# Towing a GW 300 Marlin or Pursuit 3070



## fishorcutbait (Jun 17, 2010)

Just curious if any 2Cool captains tow either of these, or something similar, with a 3/4 Ton F250 Diesel? Will this be too much weight for my truck? I believe the GW tops out around 13,000 with trailer and fully loaded; and the Pursuit around 13,500, ditto. Tow distance for me will be roughly 200 miles round trip. 

Also, and I know this answer will vary depending on trailer tires and type, but what is the height of the GW 300 Marlin, top of hard top to ground/same for the Pursuit? I know it will be under the recommended limit for TXDOT, but I'm curious as to whether my storage building will accommodate the height. 

Thanks in advance for the replies


----------



## Knot Kidding (Jan 7, 2009)

Id be more concerned with the tires on the trailers (are they new E rated?). it's starting to get hot out there, (should be fine on the weight as far as the truck goes )! diesel would be best.


----------



## goodwood (Mar 30, 2009)

"technically" you're about a 500 to 1,000 lbs over on a 6.4.

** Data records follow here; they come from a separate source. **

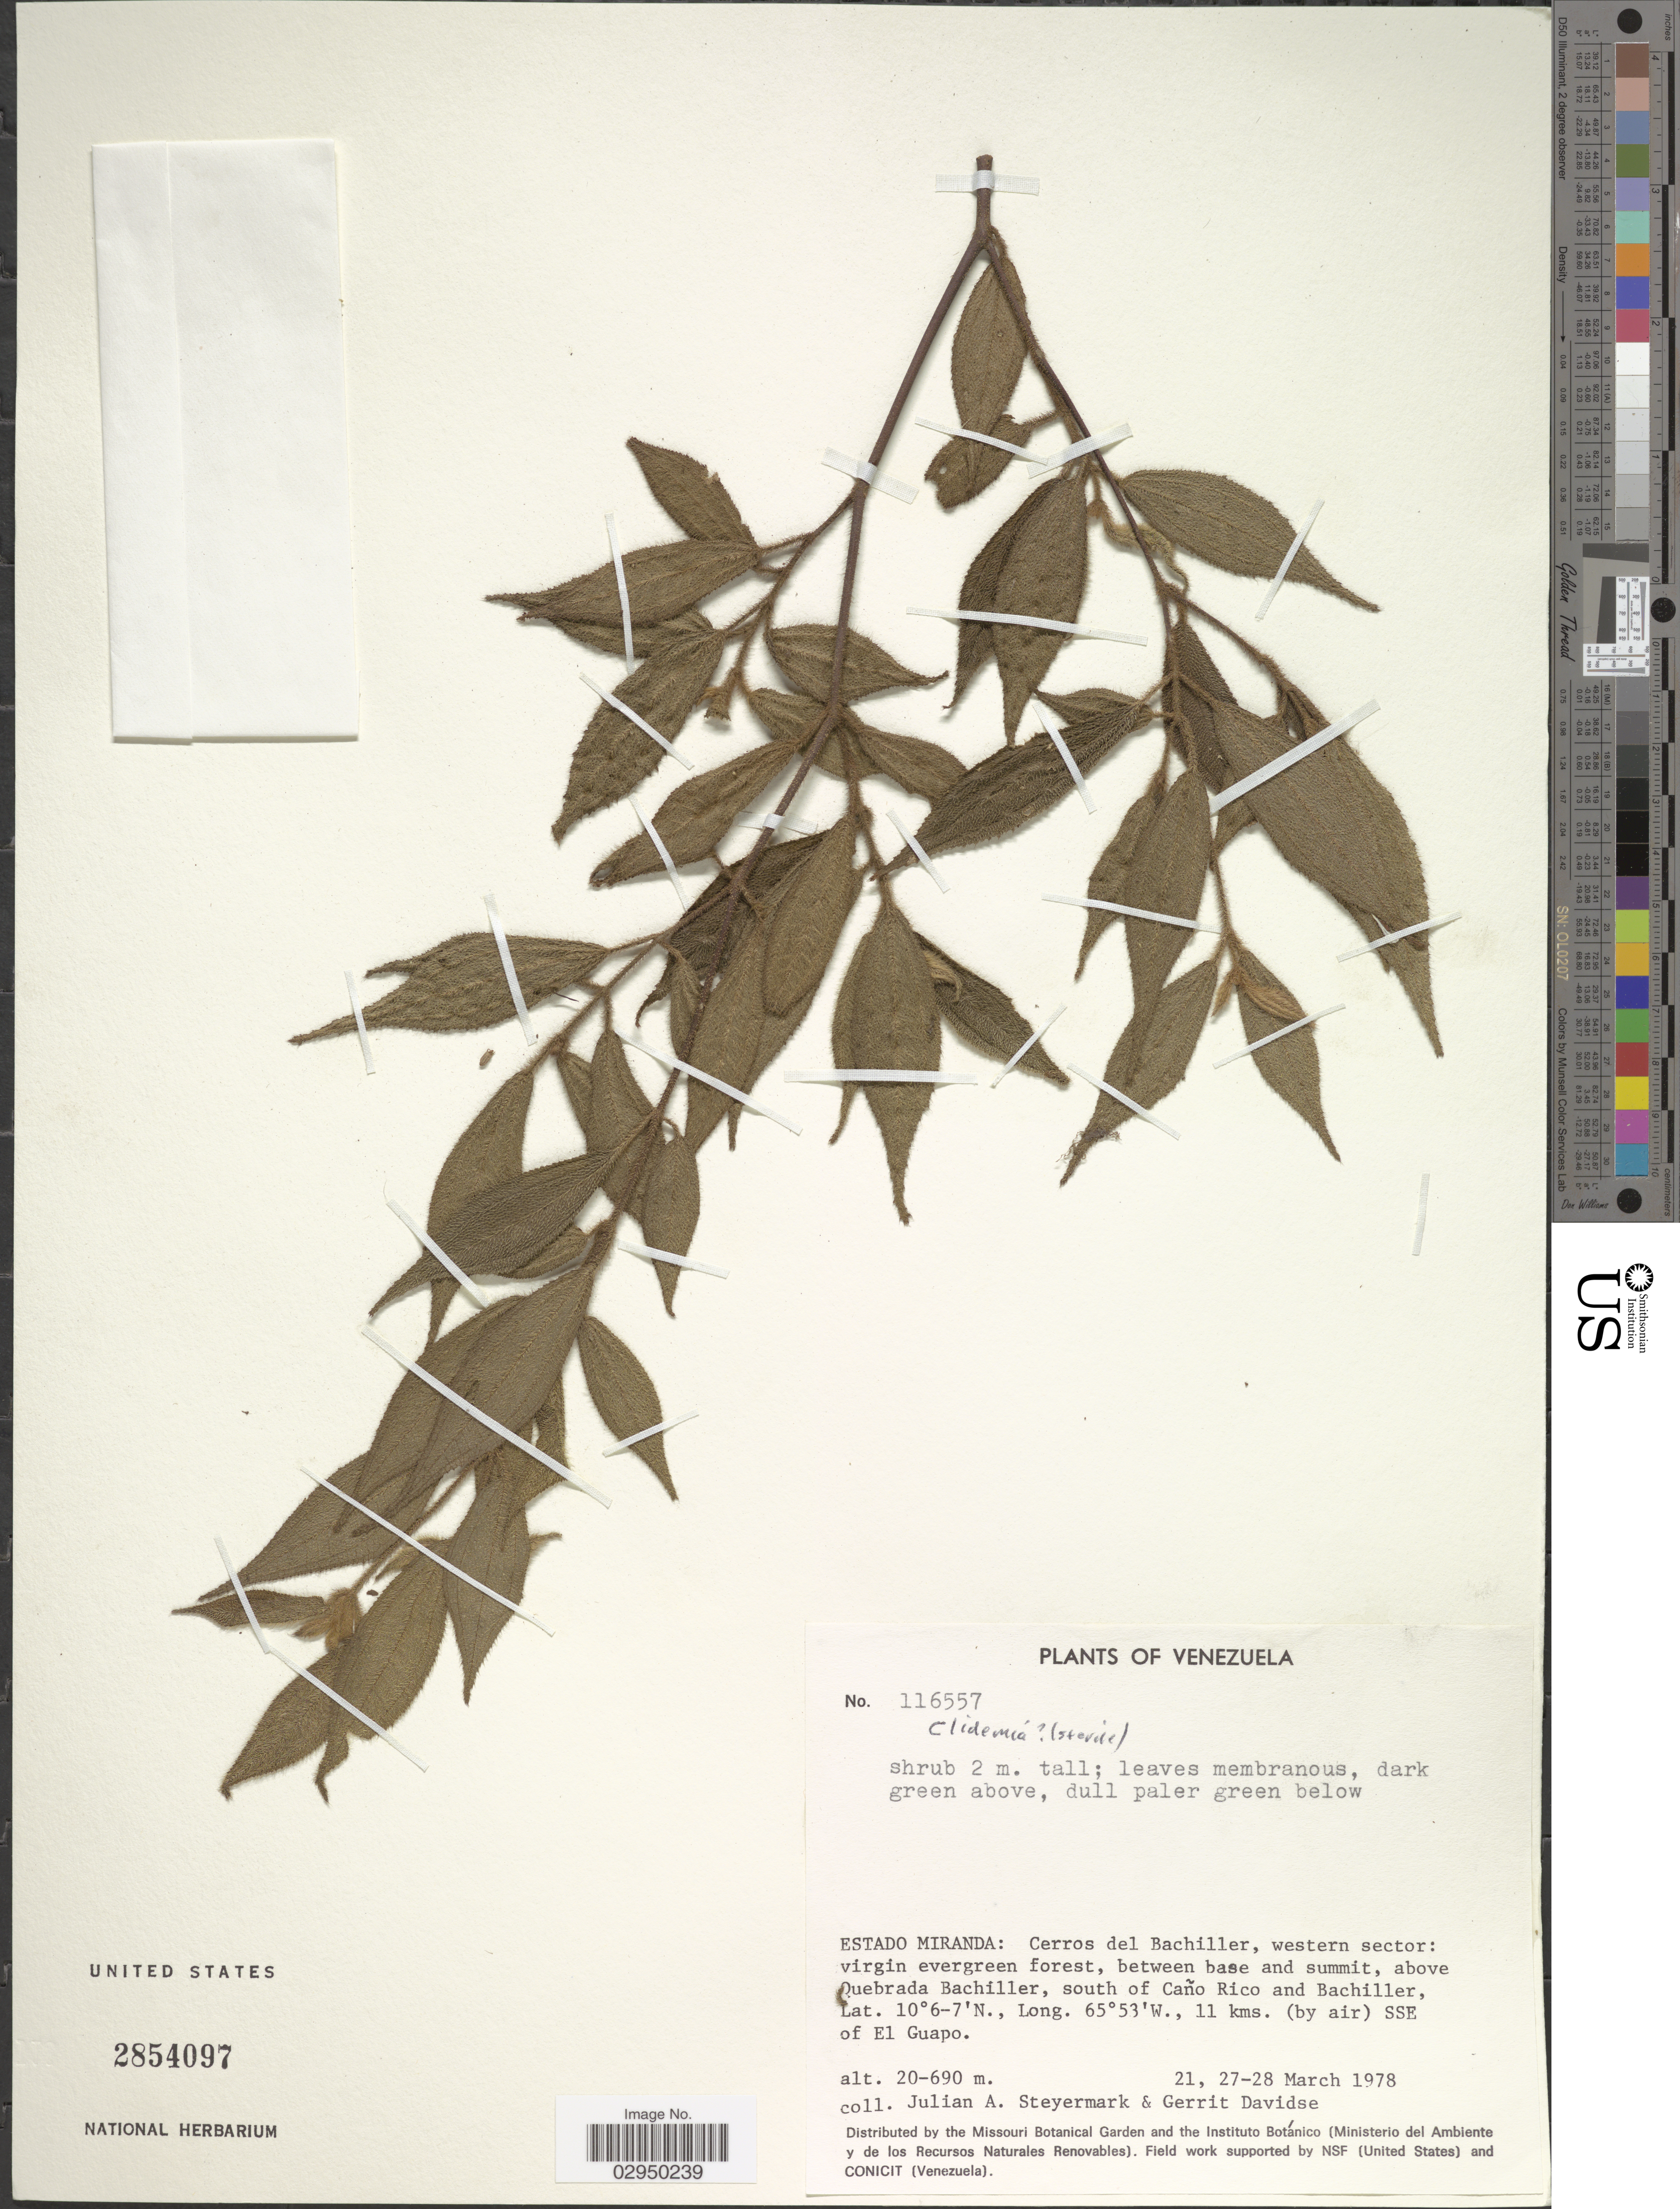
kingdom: Plantae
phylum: Tracheophyta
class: Magnoliopsida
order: Myrtales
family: Melastomataceae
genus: Clidemia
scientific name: Clidemia sp.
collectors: J. Steyermark & G. Davidse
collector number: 116557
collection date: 1978-03-21/1978-03-28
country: Venezuela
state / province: Miranda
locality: Cerros del Bachiller, western sector: between base and summit, above Quebrada Bachiller, south of Caño Rico and Bachiller, 11 kms. (by air) SSE of El Guapo.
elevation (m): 20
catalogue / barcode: US 2854097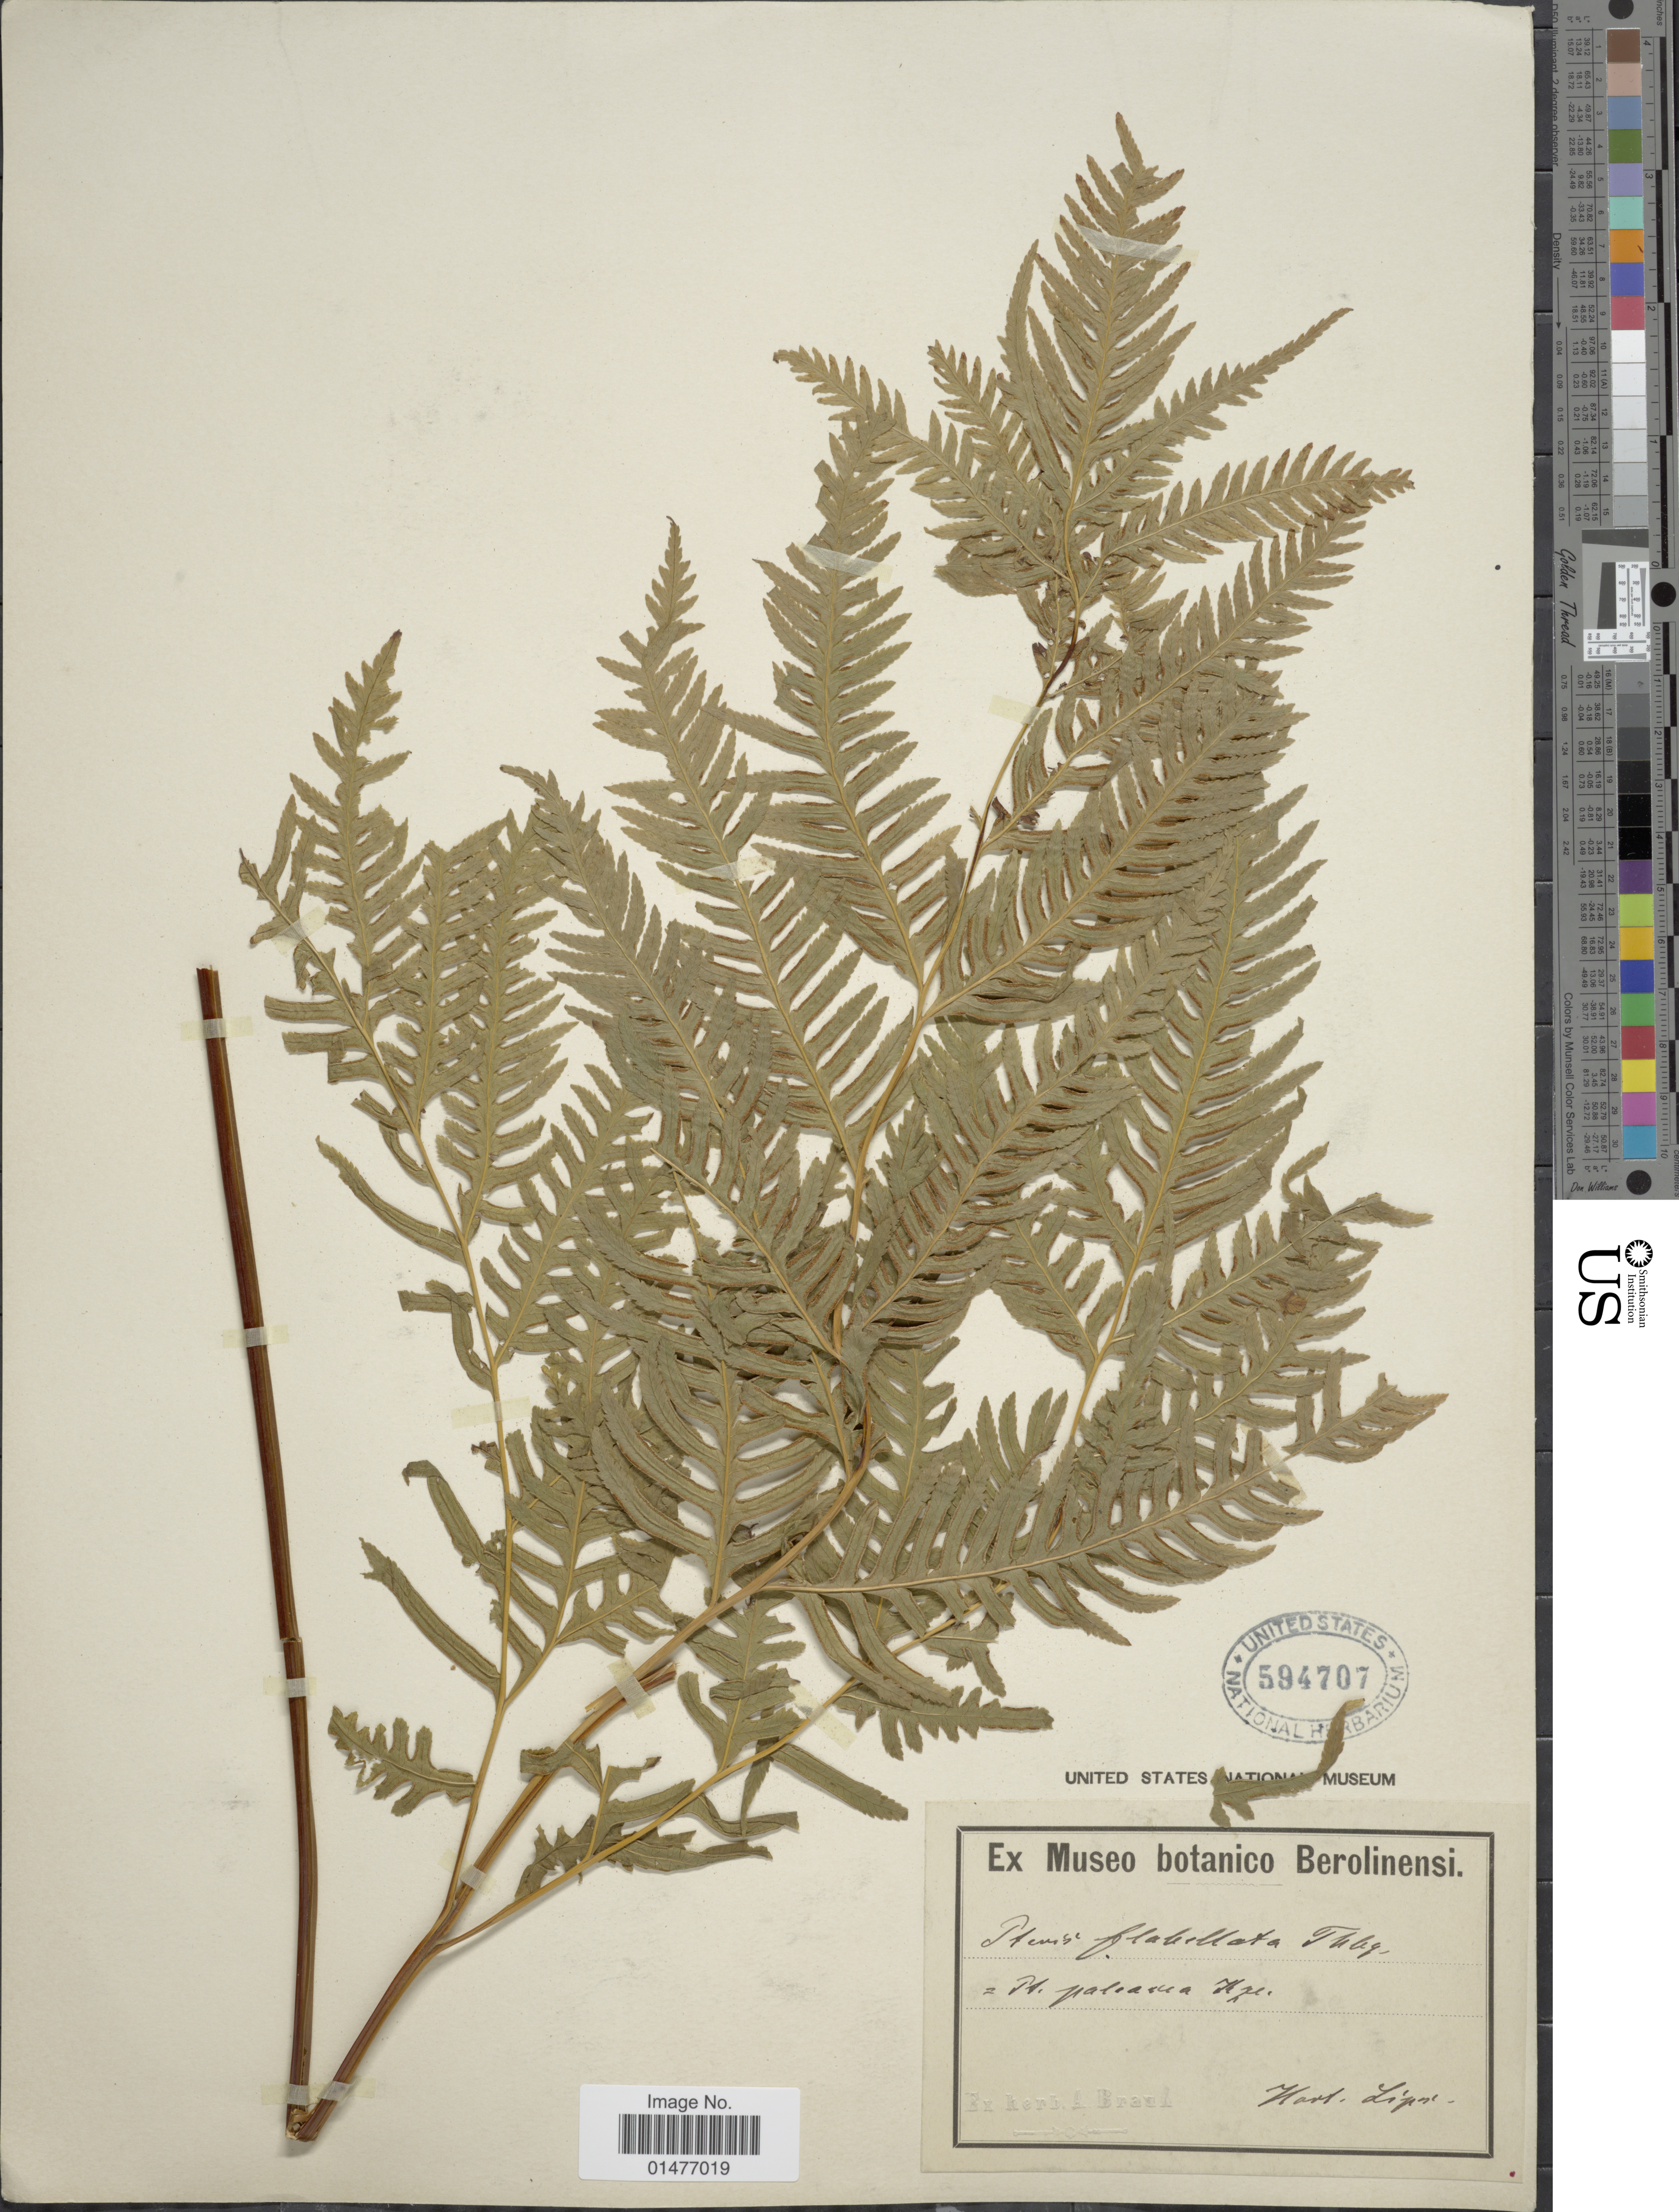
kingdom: Plantae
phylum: Tracheophyta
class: Polypodiopsida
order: Polypodiales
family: Pteridaceae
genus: Pteris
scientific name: Pteris tremula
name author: R. Br.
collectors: ex herb. A. Braun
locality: Hort Lips [interpreted]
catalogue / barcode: US 594707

on the 6.7 max towing capacity is 14k lbs on a 4x4 SC SRW.


----------



## myprozac (Feb 7, 2006)

Our old grady white marlin was towed back from n Carolina with a 2006 5.9 cummins 2500.


----------



## flapjack (May 1, 2012)

You won't have a problem at all for the truck, I pulled a 32' Donzi w/ a 3/4 ton Ford for years. HP/hitch rating is not a worry, just the trailer's ability to hold up. Try to use up as much fuel as you possibly can and empty H2O tanks if gong on a long haul. 200 miles is nothing, I go from Dallas to Port A, Destin and Galvestn all the time.


----------



## williamcr (Aug 8, 2006)

I agree truck will be fine



Sent from William's iPhone using Tapatalk


----------



## paragod (Aug 25, 2006)

I pulled a GW 300 Marlin from North Carolina for a 2 cooler with my mega cab but the beam is to wide it has to be permitted ?


----------